Jim Wyatt


This blog offers a writer's perspective on how to read and a literature teacher’s perspective on how to write. I hope the topics will be useful to anyone who wants to read more closely or to study the craft of writing. It’s meant for writers and readers, for students of fiction and their teachers—for anyone who's curious about the ways in which writers tinker under the hood.

Saturday, May 2, 2009

Conflict, part two

In the last post, I said there were two crucial questions to ask about conflict:
  • What does this character want?
  • What stands in his or her way?
As a writer, I find that these questions are central in building a story. Too often I sit down in front of my computer with a character in mind but with no clear sense of what his or her story is. In order to create story, I have to ask myself what my protagonist wants and why that’s difficult to achieve. Often I find myself spinning my wheels until I remember those questions.

As readers, these questions can often give us some surprising insight into the stories we read. The answer to the first question is likely to tell us something about theme; the answer to the second is often linked to setting.
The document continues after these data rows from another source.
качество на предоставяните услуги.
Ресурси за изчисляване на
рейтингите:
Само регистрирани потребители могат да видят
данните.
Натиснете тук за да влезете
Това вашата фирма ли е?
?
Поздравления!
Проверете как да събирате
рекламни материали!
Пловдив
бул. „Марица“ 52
In our discussion of Milan Kundera’s The Unbearable Lightness of Being in my IB English class, we asked ourselves what it is that Tomas wants but can't have. One student suggested that what Tomas wants is freedom, but another pointed out that if Tomas truly wanted freedom, he could easily have had it. He could have stayed in Switzerland, thereby gaining both political freedom and freedom from Tereza. But, of course, Tomas doesn't stay—he returns to Czechoslovakia, to a Prague occupied by Russian soldiers, in order to continue his relationship with Tereza. So what does he want? At last someone suggested that what Tomas really wants is certainty. He wants to know, for example, if his relationship with Tereza is worth the sacrifices; he wants to know what type of life has the most value.
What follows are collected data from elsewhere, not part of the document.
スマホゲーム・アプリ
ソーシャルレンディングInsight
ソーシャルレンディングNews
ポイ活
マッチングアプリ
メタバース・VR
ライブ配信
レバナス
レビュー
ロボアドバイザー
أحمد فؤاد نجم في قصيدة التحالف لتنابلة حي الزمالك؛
It seems to me that asking this question of what Tomas wants leads us to some surprising insights into the book. Upon reflection, we might decide that Kundera's book is in fact less concerned with questions of political freedom than it is with questions of understanding: How do we know when we are seeing pattern or coincidence? Can we ever really understand someone else? How can we decide what a symbol stands for? When faced with a dilemma, how can we know which course of action is correct?

And the second question? What stands in Tomas’s way in his quest for certainty? Well, I suppose the world does—life just doesn’t seem to be designed to offer us much certainty about anything—though setting surely plays a role here. In communist Czechoslovakia, with its Kafkaesque twists and turns, the problems of certainty are compounded.
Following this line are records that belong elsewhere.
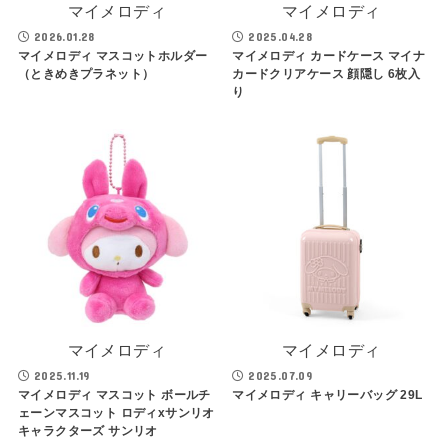
マイメロディ
マイメロディ
2026.01.28
2025.04.28
マイメロディ マスコットホルダー
マイメロディ カードケース マイナ
（ときめきプラネット）
カードクリアケース 顔隠し 6枚入
り
マイメロディ
マイメロディ
2025.11.19
2025.07.09
マイメロディ マスコット ボールチ
マイメロディ キャリーバッグ 29L
ェーンマスコット ロディxサンリオ
キャラクターズ サンリオ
(Compare Kundera’s story with George Orwell’s 1984. In contrast to Tomas, Orwell’s Winston Smith does want freedom. What stands in his way? Again, the answer seems linked to setting: in the totalitarian world of 1984, freedom is impossible. I think that setting is almost always some component of the forces that oppose a character’s desires. (But I'll write more about that in another post.)

Conflict arises from a character desperately wanting something he or she can’t have. It’s the basis for story.


"Three types of conflict," my students yawn. “We know all this. Person vs. person, person vs. self, person vs. nature. Learned it already. Boring.”

Yes, I learned that, too—though back in my day, when we were less vigilant about sexism stalking our language, we cheerfully called them man vs. man, man vs. nature, etc. But I want to argue that this way of thinking about conflict doesn’t really tell us very much about fiction. I want instead to suggest to a different way of thinking about conflict.

Take a look at the following and decide for each which of the three types of conflict is represented.




Answers? Well my best guesses are: A.) monster versus monster. B.) man versus robot. C.) man versus the Stay-Puft Marshmallow Man.

It seems to me that this “three types of conflict” rule was really invented just so that we could think up exceptions. (And now, considering this, I remember an old song by the band Was (Not Was) that seemed to make the same point. Over a synthesized disco beat, a vocalist recited, “In my life there’s just three things: Man vs. Nature, Man vs. Woman, and Man vs. The Empire Brain Building.” You can listen to a bit of it here.

But I have another, more fundamental, problems with the “three types of conflict” rule: I don’t see what insight it gives us. First of all, there's usually not one type of conflict in a story but multiple conflicts. And even if we are able to categorize a story as containing one of these three types of conflict, why should we care? If we were to decide, for example, that the primary conflict in George Orwell's 1984 is person versus person, what does that reveal to us about the book?

I suggest that a better way to think about conflict in a story is this: conflict arises from a character wanting something he or she can’t (easily) have.

There are some types of stories that are obviously about the things that characters desire and the forces that stand in their way. Think for a moment about quest stories: Galahad seeks the Grail; Frodo wants to destroy the ring by casting it into Mount Doom. But perhaps all stories have something of a quest to them--all characters strive and want. And so I think that there are two interesting questions to ask ourselves about conflict:
  • 1.) What does this character want?
  • 2.) What stands in his or her way?